Input rows:
┌──
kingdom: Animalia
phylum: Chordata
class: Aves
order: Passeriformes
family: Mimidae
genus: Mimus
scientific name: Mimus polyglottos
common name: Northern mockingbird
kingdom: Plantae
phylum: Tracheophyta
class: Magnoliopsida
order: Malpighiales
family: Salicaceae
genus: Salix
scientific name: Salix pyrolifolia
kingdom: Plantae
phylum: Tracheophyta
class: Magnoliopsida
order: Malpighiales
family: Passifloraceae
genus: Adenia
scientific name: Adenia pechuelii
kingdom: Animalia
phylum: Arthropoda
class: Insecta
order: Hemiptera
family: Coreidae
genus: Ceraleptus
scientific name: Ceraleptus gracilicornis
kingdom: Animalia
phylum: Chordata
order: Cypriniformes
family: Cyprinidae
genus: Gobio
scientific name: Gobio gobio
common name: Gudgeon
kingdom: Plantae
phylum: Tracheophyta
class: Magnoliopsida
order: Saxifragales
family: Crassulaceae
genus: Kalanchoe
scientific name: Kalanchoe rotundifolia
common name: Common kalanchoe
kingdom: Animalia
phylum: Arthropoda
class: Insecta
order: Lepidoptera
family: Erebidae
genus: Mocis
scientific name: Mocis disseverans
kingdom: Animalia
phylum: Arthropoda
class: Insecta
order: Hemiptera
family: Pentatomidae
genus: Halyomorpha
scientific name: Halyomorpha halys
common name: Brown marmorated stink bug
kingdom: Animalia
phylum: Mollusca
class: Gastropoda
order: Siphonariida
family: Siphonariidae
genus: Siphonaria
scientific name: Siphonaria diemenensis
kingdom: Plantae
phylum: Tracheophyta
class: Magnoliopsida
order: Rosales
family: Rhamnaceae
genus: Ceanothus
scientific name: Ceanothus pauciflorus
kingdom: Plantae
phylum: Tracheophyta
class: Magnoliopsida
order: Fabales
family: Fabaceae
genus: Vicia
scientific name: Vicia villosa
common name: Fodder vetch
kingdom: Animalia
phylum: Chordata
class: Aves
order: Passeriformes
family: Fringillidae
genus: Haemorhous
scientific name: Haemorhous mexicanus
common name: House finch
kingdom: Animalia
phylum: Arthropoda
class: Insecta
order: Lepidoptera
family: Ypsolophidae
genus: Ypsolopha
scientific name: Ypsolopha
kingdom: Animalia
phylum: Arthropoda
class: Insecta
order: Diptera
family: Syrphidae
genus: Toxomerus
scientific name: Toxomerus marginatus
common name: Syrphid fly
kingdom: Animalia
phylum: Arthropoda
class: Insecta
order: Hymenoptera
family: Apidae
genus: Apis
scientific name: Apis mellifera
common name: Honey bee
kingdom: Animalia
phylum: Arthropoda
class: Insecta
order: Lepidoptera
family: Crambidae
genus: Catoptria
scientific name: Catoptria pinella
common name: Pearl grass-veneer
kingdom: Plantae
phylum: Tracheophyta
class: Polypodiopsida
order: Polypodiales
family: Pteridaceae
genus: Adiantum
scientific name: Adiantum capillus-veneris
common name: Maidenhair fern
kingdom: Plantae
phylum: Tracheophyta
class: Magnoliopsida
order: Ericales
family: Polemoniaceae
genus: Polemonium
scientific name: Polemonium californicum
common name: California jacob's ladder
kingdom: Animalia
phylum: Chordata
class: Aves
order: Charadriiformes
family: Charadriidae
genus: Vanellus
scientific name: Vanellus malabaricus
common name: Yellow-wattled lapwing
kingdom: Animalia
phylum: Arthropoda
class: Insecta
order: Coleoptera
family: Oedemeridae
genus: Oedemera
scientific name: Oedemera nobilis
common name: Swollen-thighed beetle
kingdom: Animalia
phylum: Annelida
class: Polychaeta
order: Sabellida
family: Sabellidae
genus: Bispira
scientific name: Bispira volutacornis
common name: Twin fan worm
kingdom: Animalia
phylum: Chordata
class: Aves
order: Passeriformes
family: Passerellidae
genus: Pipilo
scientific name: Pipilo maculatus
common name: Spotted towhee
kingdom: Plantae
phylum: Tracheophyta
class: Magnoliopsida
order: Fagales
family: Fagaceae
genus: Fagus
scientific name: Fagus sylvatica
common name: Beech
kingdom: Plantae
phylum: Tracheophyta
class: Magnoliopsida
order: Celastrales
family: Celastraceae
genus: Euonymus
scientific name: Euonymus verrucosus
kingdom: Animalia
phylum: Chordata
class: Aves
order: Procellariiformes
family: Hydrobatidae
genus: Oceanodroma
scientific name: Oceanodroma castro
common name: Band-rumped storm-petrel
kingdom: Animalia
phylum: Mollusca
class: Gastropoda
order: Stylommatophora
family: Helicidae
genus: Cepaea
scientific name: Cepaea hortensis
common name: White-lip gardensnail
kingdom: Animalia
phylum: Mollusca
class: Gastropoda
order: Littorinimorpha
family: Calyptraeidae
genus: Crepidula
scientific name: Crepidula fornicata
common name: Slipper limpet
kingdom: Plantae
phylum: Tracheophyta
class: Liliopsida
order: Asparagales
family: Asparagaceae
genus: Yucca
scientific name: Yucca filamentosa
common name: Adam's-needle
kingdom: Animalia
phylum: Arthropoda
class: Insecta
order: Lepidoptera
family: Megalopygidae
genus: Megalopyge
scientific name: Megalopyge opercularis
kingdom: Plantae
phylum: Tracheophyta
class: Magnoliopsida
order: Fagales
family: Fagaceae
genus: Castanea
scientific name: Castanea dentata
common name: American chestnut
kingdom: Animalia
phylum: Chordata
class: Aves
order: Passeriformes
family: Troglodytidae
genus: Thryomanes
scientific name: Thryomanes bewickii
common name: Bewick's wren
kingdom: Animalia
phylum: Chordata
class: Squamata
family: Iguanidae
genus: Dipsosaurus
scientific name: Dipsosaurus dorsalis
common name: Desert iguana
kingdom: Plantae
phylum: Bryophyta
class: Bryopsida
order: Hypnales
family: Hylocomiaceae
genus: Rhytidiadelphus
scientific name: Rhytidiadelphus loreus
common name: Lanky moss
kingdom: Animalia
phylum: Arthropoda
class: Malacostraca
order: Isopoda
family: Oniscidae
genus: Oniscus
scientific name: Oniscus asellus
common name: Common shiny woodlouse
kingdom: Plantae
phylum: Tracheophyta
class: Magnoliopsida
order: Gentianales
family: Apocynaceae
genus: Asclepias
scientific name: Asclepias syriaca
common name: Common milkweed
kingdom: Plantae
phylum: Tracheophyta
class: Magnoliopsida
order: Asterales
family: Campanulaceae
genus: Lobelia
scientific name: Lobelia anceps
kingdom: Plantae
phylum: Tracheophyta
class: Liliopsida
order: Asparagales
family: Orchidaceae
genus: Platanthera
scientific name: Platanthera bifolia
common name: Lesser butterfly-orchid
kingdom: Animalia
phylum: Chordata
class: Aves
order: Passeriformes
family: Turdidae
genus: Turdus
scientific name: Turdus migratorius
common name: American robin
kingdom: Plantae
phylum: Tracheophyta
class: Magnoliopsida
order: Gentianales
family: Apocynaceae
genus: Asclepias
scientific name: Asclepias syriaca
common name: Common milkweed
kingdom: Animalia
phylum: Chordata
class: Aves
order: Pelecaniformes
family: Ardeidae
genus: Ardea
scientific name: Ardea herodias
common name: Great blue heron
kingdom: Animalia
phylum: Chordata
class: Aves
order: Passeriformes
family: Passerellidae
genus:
└──
Task to complete:
Set out every line from all of the records above as a single numbered list, leaving out any blank lines.

Result for this task:
1. kingdom: Animalia
2. phylum: Chordata
3. class: Aves
4. order: Passeriformes
5. family: Mimidae
6. genus: Mimus
7. scientific name: Mimus polyglottos
8. common name: Northern mockingbird
9. kingdom: Plantae
10. phylum: Tracheophyta
11. class: Magnoliopsida
12. order: Malpighiales
13. family: Salicaceae
14. genus: Salix
15. scientific name: Salix pyrolifolia
16. kingdom: Plantae
17. phylum: Tracheophyta
18. class: Magnoliopsida
19. order: Malpighiales
20. family: Passifloraceae
21. genus: Adenia
22. scientific name: Adenia pechuelii
23. kingdom: Animalia
24. phylum: Arthropoda
25. class: Insecta
26. order: Hemiptera
27. family: Coreidae
28. genus: Ceraleptus
29. scientific name: Ceraleptus gracilicornis
30. kingdom: Animalia
31. phylum: Chordata
32. order: Cypriniformes
33. family: Cyprinidae
34. genus: Gobio
35. scientific name: Gobio gobio
36. common name: Gudgeon
37. kingdom: Plantae
38. phylum: Tracheophyta
39. class: Magnoliopsida
40. order: Saxifragales
41. family: Crassulaceae
42. genus: Kalanchoe
43. scientific name: Kalanchoe rotundifolia
44. common name: Common kalanchoe
45. kingdom: Animalia
46. phylum: Arthropoda
47. class: Insecta
48. order: Lepidoptera
49. family: Erebidae
50. genus: Mocis
51. scientific name: Mocis disseverans
52. kingdom: Animalia
53. phylum: Arthropoda
54. class: Insecta
55. order: Hemiptera
56. family: Pentatomidae
57. genus: Halyomorpha
58. scientific name: Halyomorpha halys
59. common name: Brown marmorated stink bug
60. kingdom: Animalia
61. phylum: Mollusca
62. class: Gastropoda
63. order: Siphonariida
64. family: Siphonariidae
65. genus: Siphonaria
66. scientific name: Siphonaria diemenensis
67. kingdom: Plantae
68. phylum: Tracheophyta
69. class: Magnoliopsida
70. order: Rosales
71. family: Rhamnaceae
72. genus: Ceanothus
73. scientific name: Ceanothus pauciflorus
74. kingdom: Plantae
75. phylum: Tracheophyta
76. class: Magnoliopsida
77. order: Fabales
78. family: Fabaceae
79. genus: Vicia
80. scientific name: Vicia villosa
81. common name: Fodder vetch
82. kingdom: Animalia
83. phylum: Chordata
84. class: Aves
85. order: Passeriformes
86. family: Fringillidae
87. genus: Haemorhous
88. scientific name: Haemorhous mexicanus
89. common name: House finch
90. kingdom: Animalia
91. phylum: Arthropoda
92. class: Insecta
93. order: Lepidoptera
94. family: Ypsolophidae
95. genus: Ypsolopha
96. scientific name: Ypsolopha
97. kingdom: Animalia
98. phylum: Arthropoda
99. class: Insecta
100. order: Diptera
101. family: Syrphidae
102. genus: Toxomerus
103. scientific name: Toxomerus marginatus
104. common name: Syrphid fly
105. kingdom: Animalia
106. phylum: Arthropoda
107. class: Insecta
108. order: Hymenoptera
109. family: Apidae
110. genus: Apis
111. scientific name: Apis mellifera
112. common name: Honey bee
113. kingdom: Animalia
114. phylum: Arthropoda
115. class: Insecta
116. order: Lepidoptera
117. family: Crambidae
118. genus: Catoptria
119. scientific name: Catoptria pinella
120. common name: Pearl grass-veneer
121. kingdom: Plantae
122. phylum: Tracheophyta
123. class: Polypodiopsida
124. order: Polypodiales
125. family: Pteridaceae
126. genus: Adiantum
127. scientific name: Adiantum capillus-veneris
128. common name: Maidenhair fern
129. kingdom: Plantae
130. phylum: Tracheophyta
131. class: Magnoliopsida
132. order: Ericales
133. family: Polemoniaceae
134. genus: Polemonium
135. scientific name: Polemonium californicum
136. common name: California jacob's ladder
137. kingdom: Animalia
138. phylum: Chordata
139. class: Aves
140. order: Charadriiformes
141. family: Charadriidae
142. genus: Vanellus
143. scientific name: Vanellus malabaricus
144. common name: Yellow-wattled lapwing
145. kingdom: Animalia
146. phylum: Arthropoda
147. class: Insecta
148. order: Coleoptera
149. family: Oedemeridae
150. genus: Oedemera
151. scientific name: Oedemera nobilis
152. common name: Swollen-thighed beetle
153. kingdom: Animalia
154. phylum: Annelida
155. class: Polychaeta
156. order: Sabellida
157. family: Sabellidae
158. genus: Bispira
159. scientific name: Bispira volutacornis
160. common name: Twin fan worm
161. kingdom: Animalia
162. phylum: Chordata
163. class: Aves
164. order: Passeriformes
165. family: Passerellidae
166. genus: Pipilo
167. scientific name: Pipilo maculatus
168. common name: Spotted towhee
169. kingdom: Plantae
170. phylum: Tracheophyta
171. class: Magnoliopsida
172. order: Fagales
173. family: Fagaceae
174. genus: Fagus
175. scientific name: Fagus sylvatica
176. common name: Beech
177. kingdom: Plantae
178. phylum: Tracheophyta
179. class: Magnoliopsida
180. order: Celastrales
181. family: Celastraceae
182. genus: Euonymus
183. scientific name: Euonymus verrucosus
184. kingdom: Animalia
185. phylum: Chordata
186. class: Aves
187. order: Procellariiformes
188. family: Hydrobatidae
189. genus: Oceanodroma
190. scientific name: Oceanodroma castro
191. common name: Band-rumped storm-petrel
192. kingdom: Animalia
193. phylum: Mollusca
194. class: Gastropoda
195. order: Stylommatophora
196. family: Helicidae
197. genus: Cepaea
198. scientific name: Cepaea hortensis
199. common name: White-lip gardensnail
200. kingdom: Animalia
201. phylum: Mollusca
202. class: Gastropoda
203. order: Littorinimorpha
204. family: Calyptraeidae
205. genus: Crepidula
206. scientific name: Crepidula fornicata
207. common name: Slipper limpet
208. kingdom: Plantae
209. phylum: Tracheophyta
210. class: Liliopsida
211. order: Asparagales
212. family: Asparagaceae
213. genus: Yucca
214. scientific name: Yucca filamentosa
215. common name: Adam's-needle
216. kingdom: Animalia
217. phylum: Arthropoda
218. class: Insecta
219. order: Lepidoptera
220. family: Megalopygidae
221. genus: Megalopyge
222. scientific name: Megalopyge opercularis
223. kingdom: Plantae
224. phylum: Tracheophyta
225. class: Magnoliopsida
226. order: Fagales
227. family: Fagaceae
228. genus: Castanea
229. scientific name: Castanea dentata
230. common name: American chestnut
231. kingdom: Animalia
232. phylum: Chordata
233. class: Aves
234. order: Passeriformes
235. family: Troglodytidae
236. genus: Thryomanes
237. scientific name: Thryomanes bewickii
238. common name: Bewick's wren
239. kingdom: Animalia
240. phylum: Chordata
241. class: Squamata
242. family: Iguanidae
243. genus: Dipsosaurus
244. scientific name: Dipsosaurus dorsalis
245. common name: Desert iguana
246. kingdom: Plantae
247. phylum: Bryophyta
248. class: Bryopsida
249. order: Hypnales
250. family: Hylocomiaceae
251. genus: Rhytidiadelphus
252. scientific name: Rhytidiadelphus loreus
253. common name: Lanky moss
254. kingdom: Animalia
255. phylum: Arthropoda
256. class: Malacostraca
257. order: Isopoda
258. family: Oniscidae
259. genus: Oniscus
260. scientific name: Oniscus asellus
261. common name: Common shiny woodlouse
262. kingdom: Plantae
263. phylum: Tracheophyta
264. class: Magnoliopsida
265. order: Gentianales
266. family: Apocynaceae
267. genus: Asclepias
268. scientific name: Asclepias syriaca
269. common name: Common milkweed
270. kingdom: Plantae
271. phylum: Tracheophyta
272. class: Magnoliopsida
273. order: Asterales
274. family: Campanulaceae
275. genus: Lobelia
276. scientific name: Lobelia anceps
277. kingdom: Plantae
278. phylum: Tracheophyta
279. class: Liliopsida
280. order: Asparagales
281. family: Orchidaceae
282. genus: Platanthera
283. scientific name: Platanthera bifolia
284. common name: Lesser butterfly-orchid
285. kingdom: Animalia
286. phylum: Chordata
287. class: Aves
288. order: Passeriformes
289. family: Turdidae
290. genus: Turdus
291. scientific name: Turdus migratorius
292. common name: American robin
293. kingdom: Plantae
294. phylum: Tracheophyta
295. class: Magnoliopsida
296. order: Gentianales
297. family: Apocynaceae
298. genus: Asclepias
299. scientific name: Asclepias syriaca
300. common name: Common milkweed
301. kingdom: Animalia
302. phylum: Chordata
303. class: Aves
304. order: Pelecaniformes
305. family: Ardeidae
306. genus: Ardea
307. scientific name: Ardea herodias
308. common name: Great blue heron
309. kingdom: Animalia
310. phylum: Chordata
311. class: Aves
312. order: Passeriformes
313. family: Passerellidae
314. genus:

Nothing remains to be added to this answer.